Unlike in the terminal, in the plane all the shoes were neatly arranged in rows and columns.  Drew could only see the ones adjacent to his own prescribed position in the grid, and after he’d invented lives and details for their occupants he stared blankly out the window.  He wished he could read about the people in the shoes he saw to find out if what he made up was at all accurate. Drew’s mom always said that everyone had a story if you’d bother to listen, but Drew suspected most people’s stories wouldn’t be very exciting.  So maybe it was just as well; the things he made up were probably more interesting than the truth.

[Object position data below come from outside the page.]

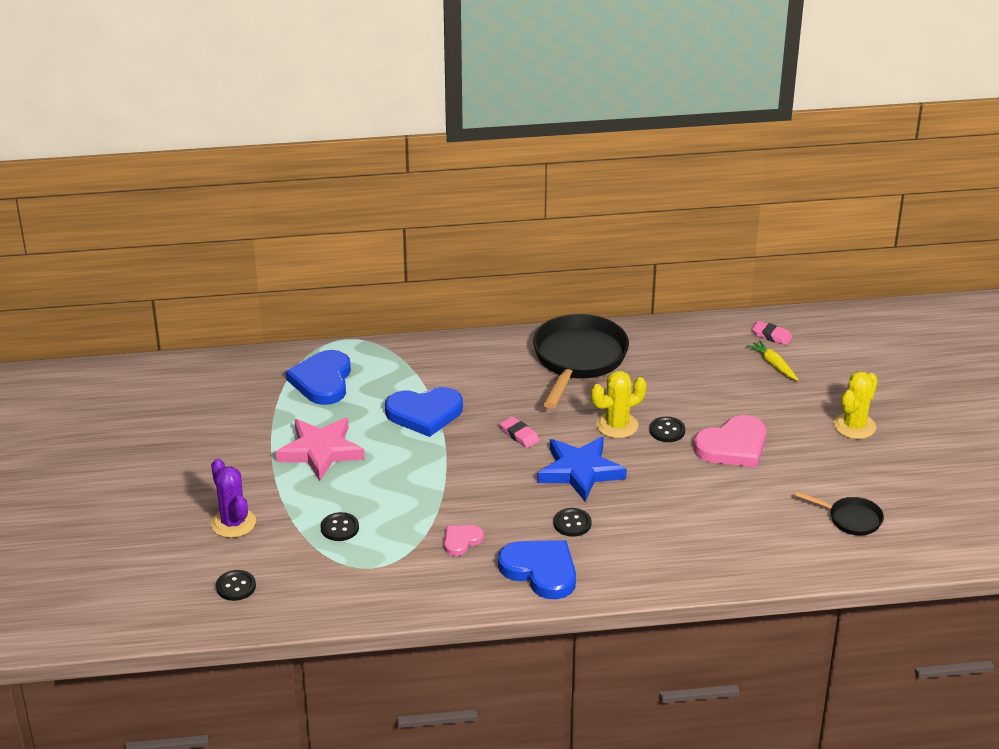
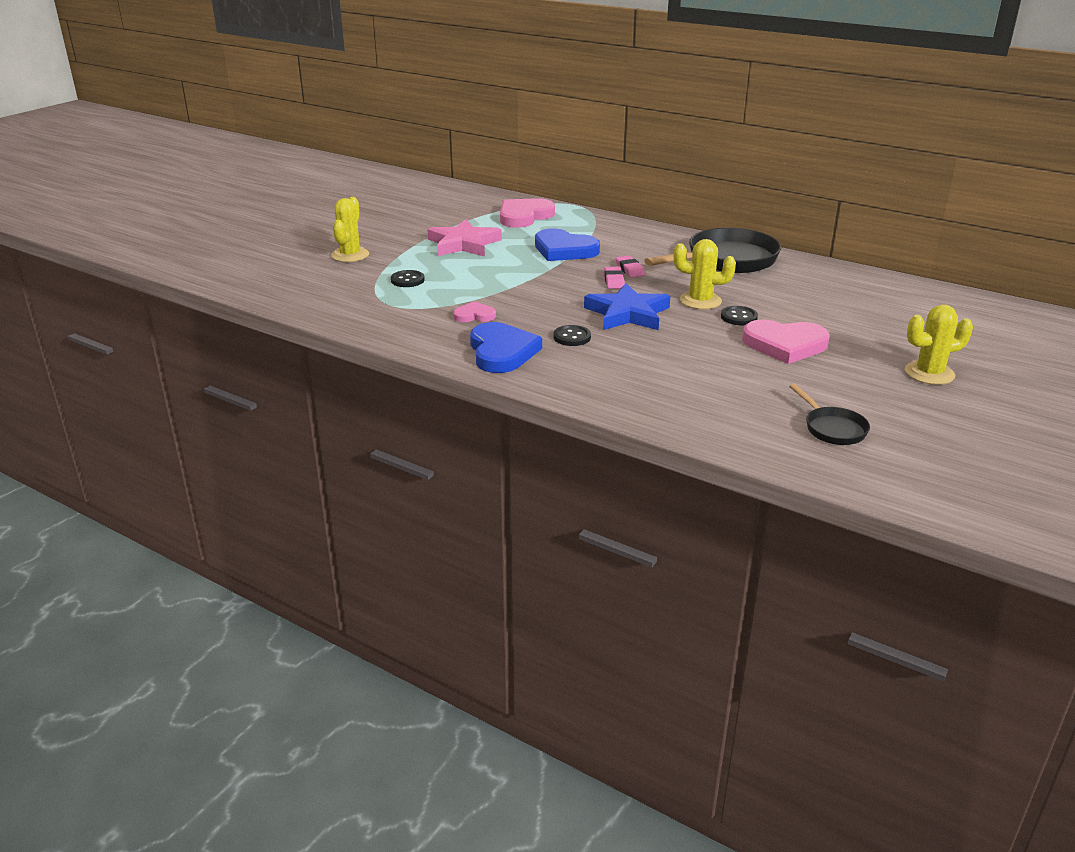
camera: 40 degrees right, 5 degrees down
(233, 523) = (350, 255): purple cactus -> yellow cactus
(236, 587) = (295, 282): black button -> none
(322, 381) = (524, 216): blue heart -> pink heart
(771, 336) = (925, 298): pink eraser -> pink eraser (629, 269)
(773, 365) = (900, 313): yellow carrot -> none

Night was coming; bits of it gently wrestled the daylight below the edge of the world.  Drew couldn’t remember what the names of the constellations outside his window were.  As a kid he’d had a star chart that you rotated based on what season it was and then a paper circle told you what animals were supposed to be in the sky—he’d had most of them memorized.  Even back then, the idea of constellations struck Drew as a wonderful gesture of imagination.  Like someone had gazed up at the inky night and thought there ought to be a lion up there, even though there clearly wasn’t, and he had arbitrarily connected the dots in the sky to animate his fantasy.

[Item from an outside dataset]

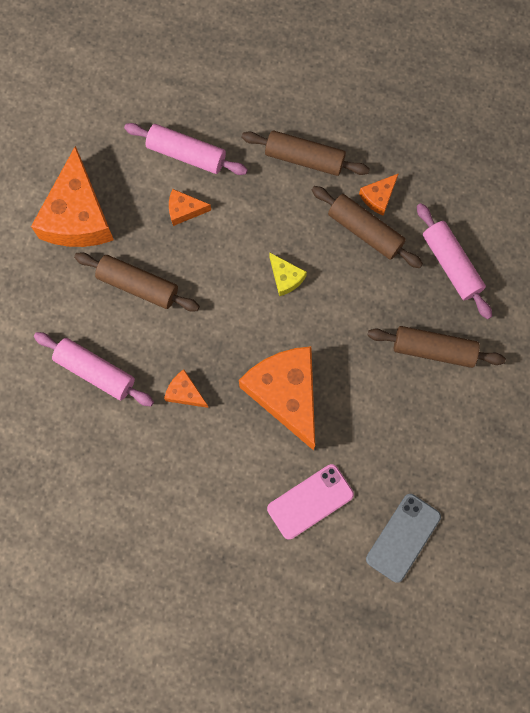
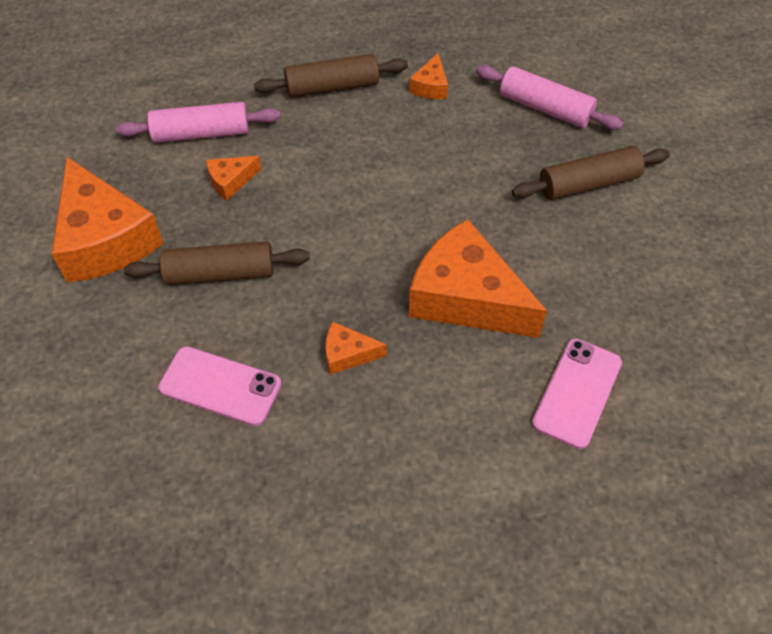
camera: 30 degrees left, 20 degrees down
(95, 371) = (220, 386): pink rolling pin -> pink phone
(285, 277) = (385, 192): yellow cheese -> none
(365, 231) = (439, 118): brown rolling pin -> none
(403, 537) = (708, 374): grey phone -> none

Drew imagined the sky filled with shapes, with lighthouses, with Intensive Purposes.  He thought maybe if there were any Intensive Purposes, college was where they were hidden.  That’s certainly what the brochures wanted him to think.


One summer ago, in Autumndale, there was no leaving.  Andrew Gray stayed right where he was and so did everything around him.

He was going through last year’s school papers, throwing out most of them.  As an economics exam hit file 13, Drew vividly remembered taking it.  One part had encouraged him to “identify and explain the significance of the following terms.”  At first he’d confidently blazed ahead, noting that the Cobb-Douglas production function was significant because it allowed people to observe the shares of national income that went to labor and capital.  But then he questioned the significance of that significance.

Who cares how much national income goes to labor, as a whole?  I care how much of it goes to me, as a person.

But really, how significant is that?  The share of national income that makes its way into my wallet doesn’t tell me how happy I am or what I’ve contributed to the world.  It doesn’t assure me that my happiness or contributions are basically valuable.

But of course, answering “we all die eventually” wasn’t likely to score many points (how significant are these points, anyway?), so Drew overlooked the existential implications of the prompt and penned an admirable defense of the importance of factor shares.

A math teacher had once told Drew that you could make anything look tiny if you stepped far enough back.  Drew thought that was a good description of his problem.


The plane touched down with predictable, statistical safety.  Drew couldn’t rule out the fact that he’d held his breath as a possible reason for this.  On the ground, Drew was no longer in-between, and just like that he was a bit more definitely himself.

Drew guessed he wasn’t the kind of person who would ever have a story written about him, because as far as he could tell he never changed, and his parents weren’t divorced or dead.  He figured people liked stories because plots were reassuring, since whether or not life had a plot was ambiguous.  Stories taught, more than anything else, that it did.